Every line from the one containing "index dip: (478, 55)" to the one containing "pinky tip: (541, 88)" in the records below, both included, must be set down exactly, and no other line.

(Images with bounding boxes)

>>>>

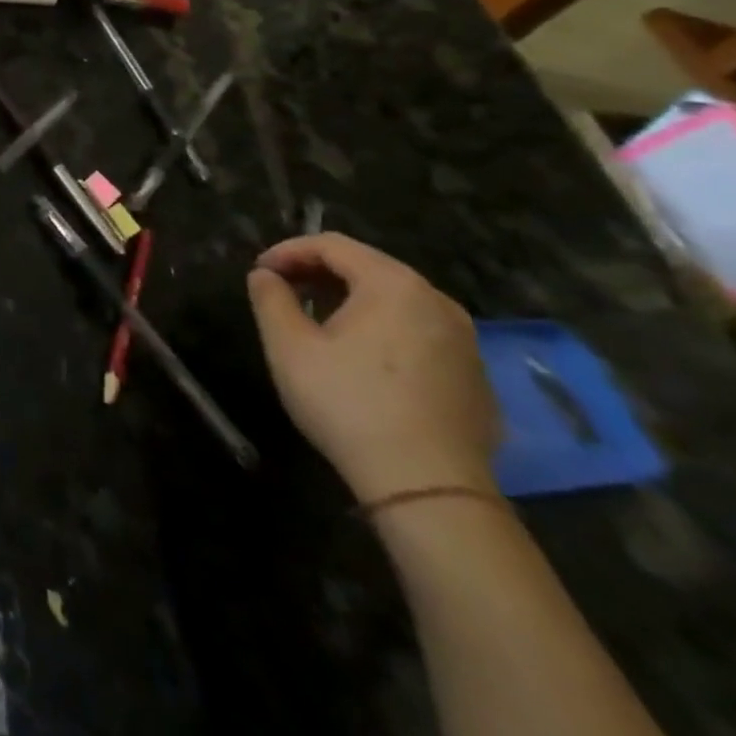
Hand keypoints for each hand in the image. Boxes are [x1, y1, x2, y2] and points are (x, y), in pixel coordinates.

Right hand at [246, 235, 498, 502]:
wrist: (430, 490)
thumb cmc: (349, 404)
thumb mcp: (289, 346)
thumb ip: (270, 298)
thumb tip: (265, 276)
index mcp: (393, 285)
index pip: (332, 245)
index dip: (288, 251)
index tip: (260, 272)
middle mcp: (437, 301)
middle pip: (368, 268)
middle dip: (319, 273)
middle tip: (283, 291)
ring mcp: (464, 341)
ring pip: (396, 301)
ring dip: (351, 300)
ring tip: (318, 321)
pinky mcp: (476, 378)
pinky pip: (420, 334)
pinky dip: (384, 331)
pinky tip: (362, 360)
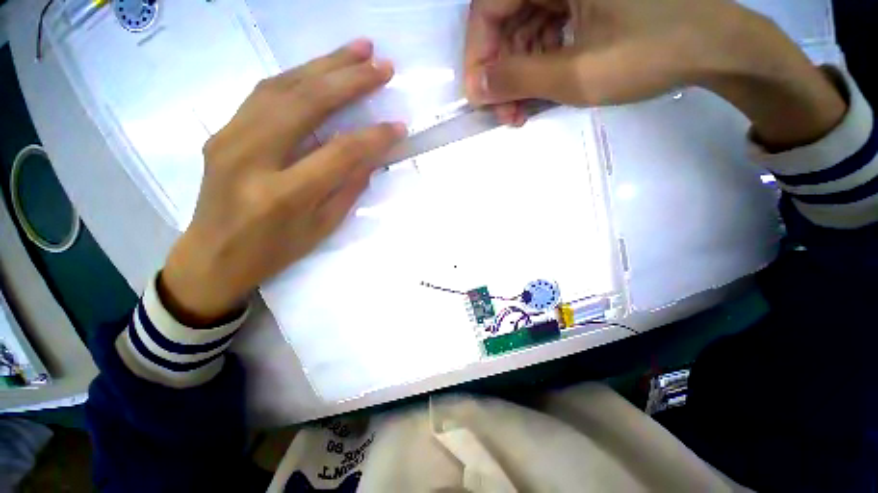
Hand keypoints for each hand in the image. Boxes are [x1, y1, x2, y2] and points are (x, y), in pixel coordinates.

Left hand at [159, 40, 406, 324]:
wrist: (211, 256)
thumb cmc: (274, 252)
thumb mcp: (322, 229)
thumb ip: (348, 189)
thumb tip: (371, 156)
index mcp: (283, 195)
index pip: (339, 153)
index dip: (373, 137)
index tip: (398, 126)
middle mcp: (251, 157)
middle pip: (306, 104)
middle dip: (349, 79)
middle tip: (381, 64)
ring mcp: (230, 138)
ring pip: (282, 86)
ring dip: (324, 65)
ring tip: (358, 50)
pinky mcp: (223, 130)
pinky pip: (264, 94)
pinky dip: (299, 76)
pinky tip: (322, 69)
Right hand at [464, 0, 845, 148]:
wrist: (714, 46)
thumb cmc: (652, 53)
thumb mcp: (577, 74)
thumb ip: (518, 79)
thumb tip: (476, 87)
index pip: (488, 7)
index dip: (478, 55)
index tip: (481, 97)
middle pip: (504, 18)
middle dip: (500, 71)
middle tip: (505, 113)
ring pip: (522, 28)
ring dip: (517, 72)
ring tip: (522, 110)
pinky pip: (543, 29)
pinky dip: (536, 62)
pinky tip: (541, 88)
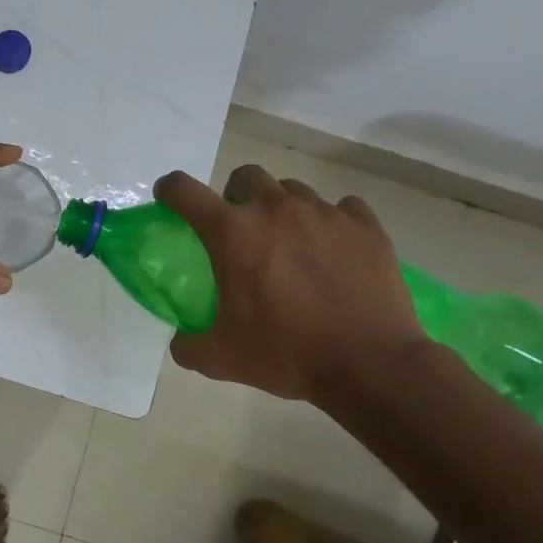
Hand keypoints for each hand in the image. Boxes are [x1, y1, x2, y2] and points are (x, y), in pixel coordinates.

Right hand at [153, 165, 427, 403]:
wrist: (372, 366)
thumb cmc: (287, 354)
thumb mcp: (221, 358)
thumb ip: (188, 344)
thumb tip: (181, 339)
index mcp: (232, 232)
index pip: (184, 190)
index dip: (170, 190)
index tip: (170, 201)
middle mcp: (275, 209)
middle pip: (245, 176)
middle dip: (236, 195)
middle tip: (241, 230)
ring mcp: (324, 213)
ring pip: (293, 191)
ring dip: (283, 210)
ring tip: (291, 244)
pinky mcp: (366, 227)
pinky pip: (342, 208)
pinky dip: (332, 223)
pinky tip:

<<<<

SOLUTION TO THIS EXERCISE:
index dip: (478, 55)
index tip: (481, 97)
middle pip: (504, 18)
middle dip: (500, 71)
middle tip: (505, 113)
ring pip: (522, 28)
ring dip: (517, 72)
ring tip: (522, 110)
pinky pip: (543, 29)
pinky dip: (536, 62)
pinky tip: (541, 88)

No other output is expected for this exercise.